- [Prompt]
Report how many lines in the records below hold the word "para". Add nothing to the number.

== Dataset

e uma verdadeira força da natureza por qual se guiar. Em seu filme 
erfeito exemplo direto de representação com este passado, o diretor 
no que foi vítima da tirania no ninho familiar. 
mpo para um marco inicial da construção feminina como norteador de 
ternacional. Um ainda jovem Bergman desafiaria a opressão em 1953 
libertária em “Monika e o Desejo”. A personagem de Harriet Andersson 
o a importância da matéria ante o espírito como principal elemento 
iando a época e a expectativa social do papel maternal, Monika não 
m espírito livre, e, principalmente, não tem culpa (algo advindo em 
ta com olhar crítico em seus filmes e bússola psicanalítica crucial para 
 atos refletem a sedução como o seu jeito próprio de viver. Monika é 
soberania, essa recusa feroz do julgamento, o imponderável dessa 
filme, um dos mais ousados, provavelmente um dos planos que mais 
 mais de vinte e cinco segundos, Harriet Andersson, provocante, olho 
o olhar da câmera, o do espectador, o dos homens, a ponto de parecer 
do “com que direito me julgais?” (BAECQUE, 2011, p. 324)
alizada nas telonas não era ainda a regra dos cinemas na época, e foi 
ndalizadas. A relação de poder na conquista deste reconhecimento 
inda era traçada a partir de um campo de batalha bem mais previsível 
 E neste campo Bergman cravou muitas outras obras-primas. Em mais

====

- [Solution below]
2